I don't return to Gash until the next day, this time without Lyra.  His hands are still bandaged, and though the black eye must have been magicked away, he still winces sometimes when he blinks.  All of his movements are slow, in fact.  "You are still hurt," I say.

Gash shrugs.  "Tends to 'appen when ye get injured, ye know.  If'n ye want to 'elp me wi' that, ah wouldn't say no t' more bandages or some such."

"It tends to happen when you abandon honor," I say, and Gash raises an eyebrow, but I don't give him a chance to reply.  "Your deal with the other is complete.  Do not offer them any more, or Vṛkā's work will be undone."

He frowns.  "Ye suggestin' ah got the 'bility to make more deals with 'em from in here?"

"Overestimate your enemies.  Underestimate yourself.  Then you will be prepared."

Gash smirks.  "Ah'm an enemy now, am ah?"

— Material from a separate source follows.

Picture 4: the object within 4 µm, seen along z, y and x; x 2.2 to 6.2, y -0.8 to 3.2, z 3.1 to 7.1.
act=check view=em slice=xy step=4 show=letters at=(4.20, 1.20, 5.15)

I would be done here, but...  "You do not know what you have done," I say, almost realizing it for the first time, myself.

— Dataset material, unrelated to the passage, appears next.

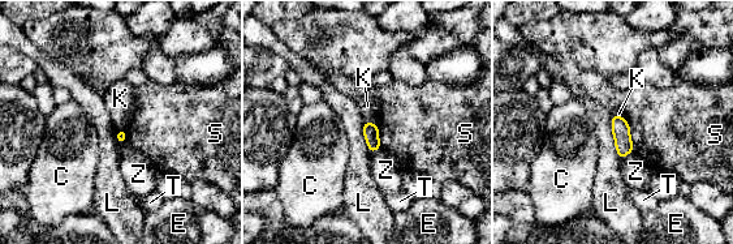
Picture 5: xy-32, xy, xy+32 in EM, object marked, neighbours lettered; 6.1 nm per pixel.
act=check view=em slice=planes show=letters at=same why='cut it another way'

"Ah'm a hunter, ah hunted, ah got caught.  Wha' more is there to it?"  But I see the worry that flashes through his eyes.

"Plenty."  I pause.  "Remember the first condition?"  I almost relish the news I might break to him.

"Yeah, what about it?"

"You know the other."  My tone goes cold.  "You know how Valerian was before."  I stare into his eyes.  "You built his trust.  You were one of the ones to draw him out of it."

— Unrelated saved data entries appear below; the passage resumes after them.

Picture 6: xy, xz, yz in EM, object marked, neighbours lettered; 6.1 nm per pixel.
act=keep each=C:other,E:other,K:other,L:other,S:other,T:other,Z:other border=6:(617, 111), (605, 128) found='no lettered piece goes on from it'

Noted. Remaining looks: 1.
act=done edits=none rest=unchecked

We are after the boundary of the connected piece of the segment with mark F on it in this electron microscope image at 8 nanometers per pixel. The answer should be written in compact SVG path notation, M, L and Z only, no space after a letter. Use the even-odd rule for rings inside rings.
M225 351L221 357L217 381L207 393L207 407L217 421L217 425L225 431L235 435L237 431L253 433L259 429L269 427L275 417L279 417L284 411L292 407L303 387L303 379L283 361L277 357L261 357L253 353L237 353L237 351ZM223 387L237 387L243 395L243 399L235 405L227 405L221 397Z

Gash frowns, but says nothing.

"And you destroyed it.  You destroyed him.  Valerian is away.  Valerian is not safe."

His frown deepens, and he takes a deep breath before responding.  "Val knows wha' kinda man ah am; ah never kept it secret.  Ah don' know why 'e acted 'ow 'e did, but this?  This ain't enough to break 'im."

"If it wasn't enough to break him, I wouldn't have chased him through miles of jungle.  He wouldn't have ignored Vṛkā's call.  Vṛkā would not be how she is now."

Gash leans forward, exhaling.  "Well, shit.  Seems ah must'a missed something."  A moment.  "He'll be back, 'e's got a good head on 'im an' got enough sense to keep 'imself alive in the jungle."

"Alive?  I think he will survive."  The anger has left me.  All that remains is a cool detachment.  "You know what it took to reach him.  You have returned us to the beginning, and made the task infinitely more difficult."  I pause, then add, "You proved the other right, to him."

Still, he does not understand.  "And 'ow, exactly, have ah proved the other right by bein' the person 'e knew ah'd been all along?"

"Valerian was also trained as an assassin."  My gaze doesn't waver.  "Imagine...if he was sent after Jakob."  I wish I could reveal Asphodel to him, if only so he would understand.  But I say simply, "You were not the only one to befriend him."

But even that may be enough, for he takes a sharp breath and his voice is quiet when he speaks again.  "They were close, then?"

"And that does not touch on what it did to Vṛkā.  But that is none of your business."  I want to tell him, I want to tell him what it did to her, I want him to feel the void I felt, I want him to know what it is to have only the faintest notion of her presence even now...  And at the same time, he does not deserve to know any of that.

Gash frowns again.  "Ye mentioned she was in a state, an' yeah, it ain't my business, bu' fer what it's worth, messin' wi' her wasn' my intention."

"You also intended to keep Valerian safe.  You aren't very good at following your intentions."  And with that, I stand, and walk back down the hall.